Festival success tied to community bond

With Easter rapidly approaching, things seem to be heating up around the jazz festival.
I say ‘heating up' because in the last few days I've had heated discussions – which some people less attuned to the subtleties of musical discussions might have mistaken for arguments – with two local musicians about the festival.

One was complaining that the jazz festival these days doesn't have enough actual jazz, the other insisting that the programme actually includes too much jazz.
Fortuitously I have a very loud voice so was easily able to compete in these discussions, and I was aided by the factor of true belief – I think the festival programme is extremely good, impressively walking the fine line between a purist approach, which can possibly fail to excite a wider audience, and the ‘broad tent' philosophy that can lead to the event becoming a ‘jazz' festival in name only.
But I think that the fact people feel so passionately about the festival, which these musicians clearly do, is nothing but a good thing, because it is indicative of how much the people of Tauranga have taken personal ownership of the event and have a real emotional attachment to it.
Because that is, and has long been, one of the main reasons the festival is so successful.
By comparison, the Rotorua Blues Festival is happening again at the beginning of June (details closer to the time). Just as the Tauranga jazz festival is The National Jazz Festival so Rotorua is about as close as there is to a National Blues Festival. Yet despite a consistently great programme, their previous festival has simply not attracted the numbers they so patently deserve. And the reason is that the organisers have not so far been able to forge that bond, so that the local community thinks of and takes pride in the event as ‘their own'.
And now that festival organisers here have released the full programme of what's happening downtown and at the Historic Village, the real scope and ambition is apparent and, although there may be some small niggles about the odd gap, it is one helluva line-up.
And not a few people have noticed that.
It's not a coincidence that this year the festival is host to the Jazz Tui Award. This is part of the national music awards and it has been the practice in recent years to announce the winners of various ‘niche' categories at particular festivals (the country one happens down in Gore). Initially the Manawatu Jazz Festival snagged the Jazz Tui – under the influence of a certain Mr Fox, the festival director, one assumes – but now it has come to its rightful home, the National Jazz Festival.
This is not only a bit of justified prestige, but the basis for a fabulous concert with each of the three finalists, Reuben Bradley and Tessa Quayle (both from Wellington) and Sumo Jazz from Christchurch. These are not ‘up and coming' artists. The finalists for the Tuis are the crème-de-la-crème of New Zealand jazz and it will be a night to remember (Friday, April 22).

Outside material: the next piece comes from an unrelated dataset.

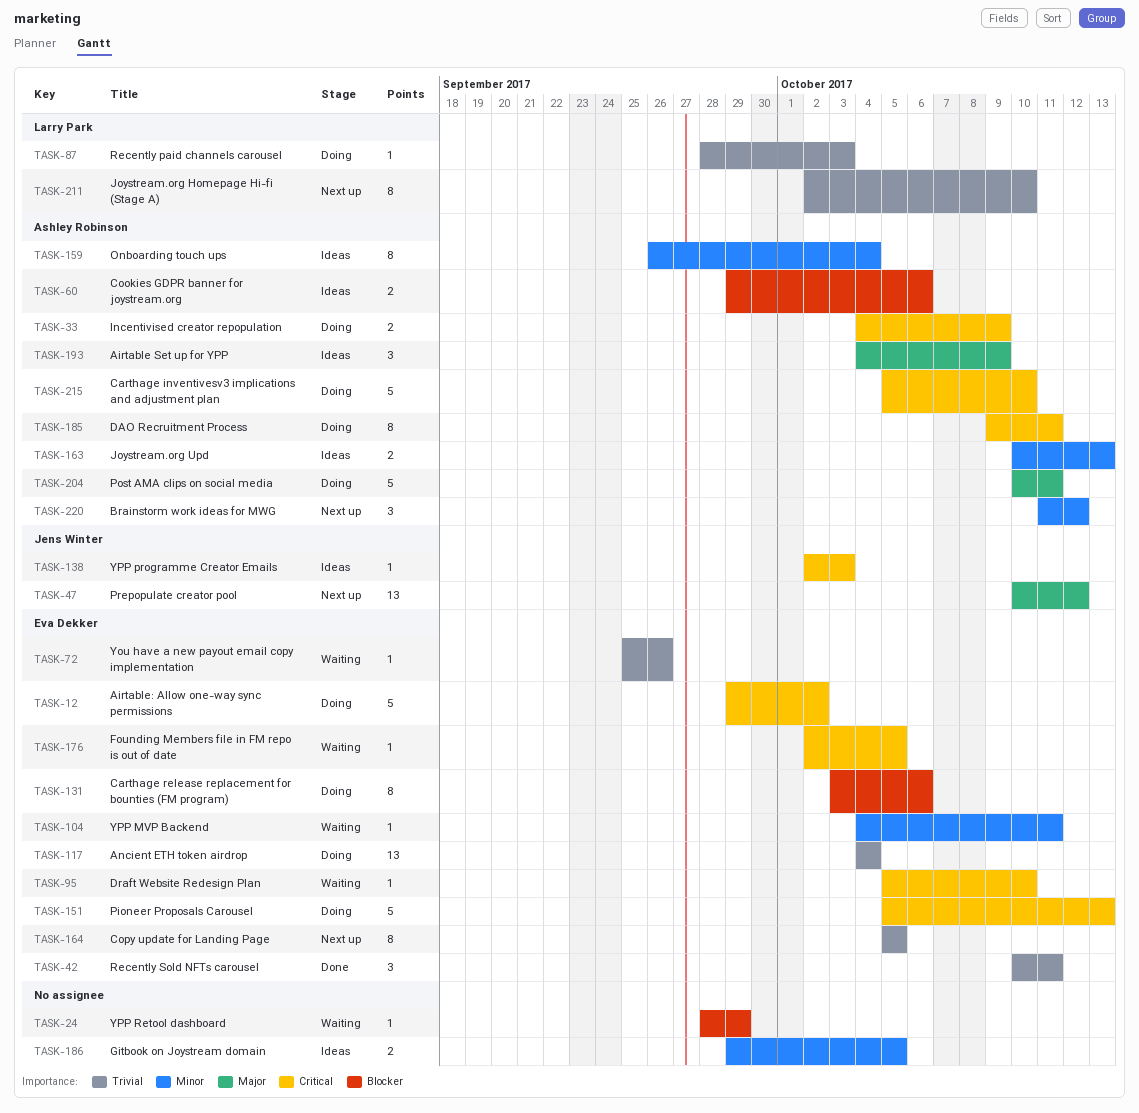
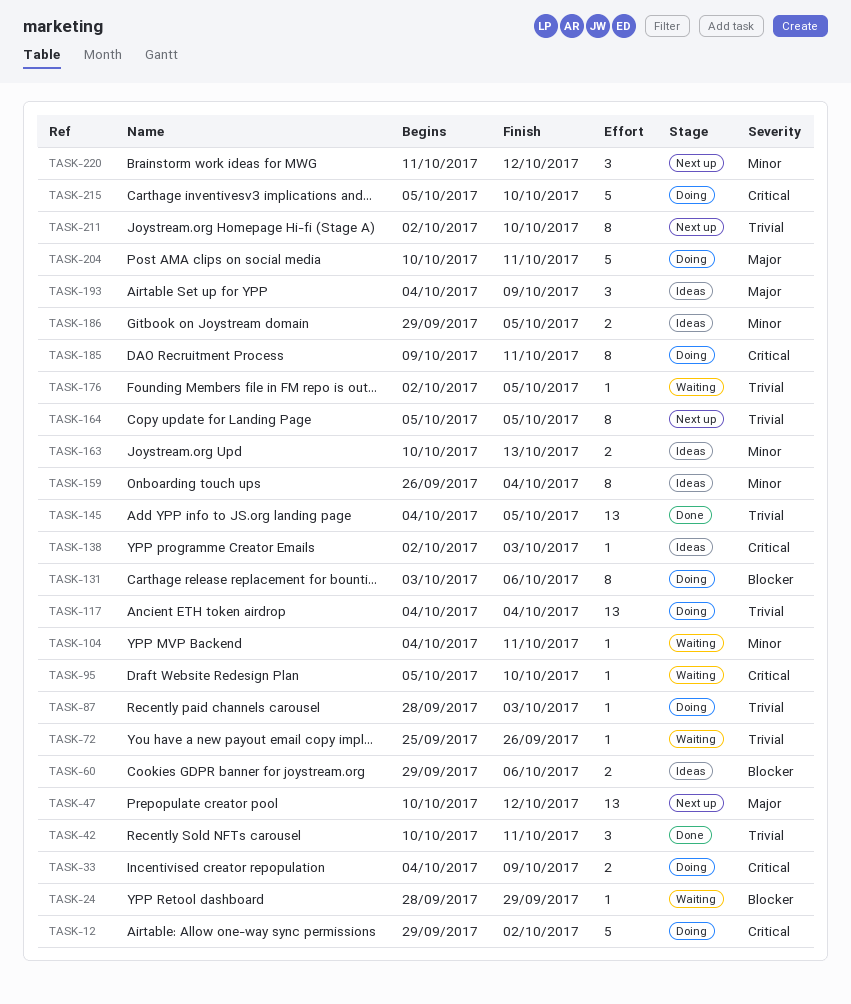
TASK-145: none -> present
TASK-151: present -> none
TASK-176, priority: Critical -> Trivial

Another change this year is that the (vaguely) contentious ‘Maori Stage' downtown in Aspen Reserve is no more. This is also nothing but a good thing. I always thought it was a slightly crazy idea, although I appreciate that funding might have become available simply from the simple act of branding, and I understand the well-intentioned ideas behind the concept.
What replaces it, however, is far more exciting and still allows a platform for artists who interpret jazz through a Tangata Whenua lens. It is the World of Jazz Stage, WOJAZZ, our own mini WOMAD, and has a fascinating slate of bands including Carolina Moon's Mother Tongue Project, an extraordinary musical (ad)venture around Carolina Moon's new CD, Mother Tongue, which was recently launched at the WOMAD festival. As eclectic as all get-up, this is the haunting songs and grooves from the heart of medieval Judeo Spain and features Nigel Gavin (guitar) Roger Manis (sax), Kevin Field (keyboards), Matthias Erdrich (bass) and Ron Samson (drums), about as fine a band as you could ever hope for. They play on Saturday and Sunday at 3.30pm.